Miller will never be one of the so-called big names, but his place in the game is secure as one of the better southpaw middle relievers to step inbetween the white lines. It’s a role that often leads to relative obscurity, so perhaps it’s only appropriate that he owns one of the more obscure records in the game: 121 consecutive appearances without a decision.
“When it first happened, ESPN called me and wanted me to do some interviews and so did some of the reporters. But it’s just kind of an oddity, not getting any decisions for I think it was 121 games and not to get a loss in 200-plus games,” he said.
“It’s very easy to get a loss out of the bullpen. One bad pitch you throw at the wrong time, and all of a sudden you’re on the hook for it. It wasn’t just me, I had a lot of guys bail me out, my bullpen buddies behind me to clean up my mess. Or just the team scoring runs at the right time, so it was just a culmination of all that. I was very fortunate to go that long without any decisions, especially a loss. No one wants a loss. Win, I’ll take. But you can have a loss.”
Unfortunately, there is a loss that sticks with Miller. The friendly St. Louis Cardinals pitcher was on the losing side of the 2008 World Series, when his Tampa Bay Rays were taken down by the Philadelphia Phillies. The experience, however, was worth it.
“It was a dream come true,” Miller said.
“I played in the Babe Ruth World Series twice, and that was pretty fun at the time for my age. But as you’re going into baseball as a young boy and you get into the pros and you finally make it into the big leagues, obviously you want to go to the ultimate stage, which is Major League Baseball’s World Series. A lot of people don’t get that opportunity, I feel blessed that we were able to go there. And I went there with a team that wasn’t supposed to go at all, we weren’t expected to do that well. It was magical on a lot of different fronts, personally and professionally.”
Miller has been with the Cardinals for the past three seasons now, and had arguably the best season of his career in 2009, posting a 4-1 record and 2.08 ERA in 70 appearances out of Tony LaRussa’s bullpen.
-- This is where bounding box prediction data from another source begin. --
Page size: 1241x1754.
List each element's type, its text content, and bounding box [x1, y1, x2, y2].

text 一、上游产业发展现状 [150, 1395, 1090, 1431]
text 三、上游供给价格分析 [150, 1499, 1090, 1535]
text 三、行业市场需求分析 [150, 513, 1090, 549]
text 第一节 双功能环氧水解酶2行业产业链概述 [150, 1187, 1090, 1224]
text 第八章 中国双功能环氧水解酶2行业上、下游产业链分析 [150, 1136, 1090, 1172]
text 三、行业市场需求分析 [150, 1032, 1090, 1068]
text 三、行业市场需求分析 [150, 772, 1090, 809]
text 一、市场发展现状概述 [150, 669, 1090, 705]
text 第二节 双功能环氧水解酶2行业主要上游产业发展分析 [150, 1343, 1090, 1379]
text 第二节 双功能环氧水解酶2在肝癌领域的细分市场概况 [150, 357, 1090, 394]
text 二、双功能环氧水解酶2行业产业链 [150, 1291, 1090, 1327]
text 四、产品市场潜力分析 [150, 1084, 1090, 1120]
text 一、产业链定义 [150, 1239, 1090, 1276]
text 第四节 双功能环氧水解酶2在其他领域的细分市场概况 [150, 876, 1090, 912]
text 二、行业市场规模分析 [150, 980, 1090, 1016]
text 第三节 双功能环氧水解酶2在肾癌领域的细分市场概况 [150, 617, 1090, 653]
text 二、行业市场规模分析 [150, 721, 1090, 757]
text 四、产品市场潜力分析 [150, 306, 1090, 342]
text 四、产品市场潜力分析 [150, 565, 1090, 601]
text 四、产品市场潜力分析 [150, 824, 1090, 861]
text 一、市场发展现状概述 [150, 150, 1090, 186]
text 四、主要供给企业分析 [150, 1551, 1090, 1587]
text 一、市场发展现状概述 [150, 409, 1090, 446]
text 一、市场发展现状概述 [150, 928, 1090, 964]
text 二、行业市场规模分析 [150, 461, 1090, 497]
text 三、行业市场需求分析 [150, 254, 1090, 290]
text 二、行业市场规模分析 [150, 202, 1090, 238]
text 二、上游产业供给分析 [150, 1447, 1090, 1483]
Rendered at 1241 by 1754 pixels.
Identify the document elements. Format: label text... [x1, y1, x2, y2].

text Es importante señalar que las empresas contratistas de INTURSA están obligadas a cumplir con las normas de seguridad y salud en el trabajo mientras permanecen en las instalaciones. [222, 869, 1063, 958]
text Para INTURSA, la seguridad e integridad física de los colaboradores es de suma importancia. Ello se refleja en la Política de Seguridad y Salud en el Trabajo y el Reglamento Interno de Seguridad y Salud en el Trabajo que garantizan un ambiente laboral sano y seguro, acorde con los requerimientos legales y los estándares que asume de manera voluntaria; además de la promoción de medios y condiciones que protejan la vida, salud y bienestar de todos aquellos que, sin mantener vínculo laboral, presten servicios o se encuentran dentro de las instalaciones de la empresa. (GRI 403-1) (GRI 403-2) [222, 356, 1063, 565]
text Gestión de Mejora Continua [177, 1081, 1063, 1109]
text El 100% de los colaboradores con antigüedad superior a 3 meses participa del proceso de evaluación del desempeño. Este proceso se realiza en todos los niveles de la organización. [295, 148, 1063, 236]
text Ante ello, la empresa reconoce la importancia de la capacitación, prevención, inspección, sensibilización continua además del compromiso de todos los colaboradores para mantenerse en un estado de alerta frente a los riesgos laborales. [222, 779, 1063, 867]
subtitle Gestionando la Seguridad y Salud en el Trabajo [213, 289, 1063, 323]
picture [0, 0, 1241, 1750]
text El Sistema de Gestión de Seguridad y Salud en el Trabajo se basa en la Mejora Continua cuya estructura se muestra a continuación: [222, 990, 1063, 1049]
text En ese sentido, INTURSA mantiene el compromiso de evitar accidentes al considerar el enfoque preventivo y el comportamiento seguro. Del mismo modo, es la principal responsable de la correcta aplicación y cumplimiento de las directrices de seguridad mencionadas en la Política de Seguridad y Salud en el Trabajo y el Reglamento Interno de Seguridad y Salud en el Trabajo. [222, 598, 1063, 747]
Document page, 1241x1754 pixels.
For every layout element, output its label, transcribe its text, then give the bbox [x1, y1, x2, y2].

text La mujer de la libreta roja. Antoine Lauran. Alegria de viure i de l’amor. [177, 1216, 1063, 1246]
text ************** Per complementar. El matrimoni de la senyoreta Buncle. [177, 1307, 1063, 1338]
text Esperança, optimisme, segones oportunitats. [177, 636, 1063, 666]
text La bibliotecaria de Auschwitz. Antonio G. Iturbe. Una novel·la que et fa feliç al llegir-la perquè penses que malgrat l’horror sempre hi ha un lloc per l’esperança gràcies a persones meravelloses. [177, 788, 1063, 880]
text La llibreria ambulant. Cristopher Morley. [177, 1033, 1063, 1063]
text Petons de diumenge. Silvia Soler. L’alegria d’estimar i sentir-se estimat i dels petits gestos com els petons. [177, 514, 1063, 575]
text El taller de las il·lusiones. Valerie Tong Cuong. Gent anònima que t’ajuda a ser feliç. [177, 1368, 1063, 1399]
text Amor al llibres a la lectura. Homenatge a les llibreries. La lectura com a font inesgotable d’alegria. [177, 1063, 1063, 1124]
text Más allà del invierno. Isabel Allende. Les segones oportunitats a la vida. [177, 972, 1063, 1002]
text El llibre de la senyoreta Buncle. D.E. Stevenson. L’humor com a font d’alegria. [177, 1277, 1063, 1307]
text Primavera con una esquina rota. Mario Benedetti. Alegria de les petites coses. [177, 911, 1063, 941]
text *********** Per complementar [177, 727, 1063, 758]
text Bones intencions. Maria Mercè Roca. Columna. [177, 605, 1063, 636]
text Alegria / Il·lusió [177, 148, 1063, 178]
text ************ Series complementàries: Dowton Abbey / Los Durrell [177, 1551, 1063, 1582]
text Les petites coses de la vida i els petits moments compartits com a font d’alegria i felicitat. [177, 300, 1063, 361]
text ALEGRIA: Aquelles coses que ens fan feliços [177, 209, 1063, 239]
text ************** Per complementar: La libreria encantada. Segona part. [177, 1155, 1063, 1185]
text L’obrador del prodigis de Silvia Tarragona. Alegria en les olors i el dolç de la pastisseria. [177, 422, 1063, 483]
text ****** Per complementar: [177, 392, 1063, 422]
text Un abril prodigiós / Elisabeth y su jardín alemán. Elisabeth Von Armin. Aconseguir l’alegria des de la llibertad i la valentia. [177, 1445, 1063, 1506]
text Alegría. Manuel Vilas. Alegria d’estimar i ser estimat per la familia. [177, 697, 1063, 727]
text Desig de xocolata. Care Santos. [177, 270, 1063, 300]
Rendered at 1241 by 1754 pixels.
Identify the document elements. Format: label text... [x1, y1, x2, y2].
He’s strung together six straight scoreless appearances to start out this season as well, but really seemed to get things turned around in his first year with the club after an ERA that was a few notches above four the year earlier in his only season with the Rays.
“I developed a little bit more of a sinker here,” Miller said.
“Yadier Molina’s the best catcher I’ve ever had behind the plate, he’s very creative back there. So if he calls a pitch that the entire ballpark knows you’re going to throw, if he does, he wants it bounced out of the strike zone or something like that. And I had a great bullpen behind me. Like I’d said, it’s tough to have a great year when you don’t throw many innings without your bullpen picking you up with their opportunities. If they don’t, you cough up two or three runs and your ERA’s inflated and it makes it look like you’ve had a bad year when you haven’t. These guys have been fantastic behind me, and we have quality defense here. Great defense. They work on it day in and day out, lots of ground balls. I’m appreciative.”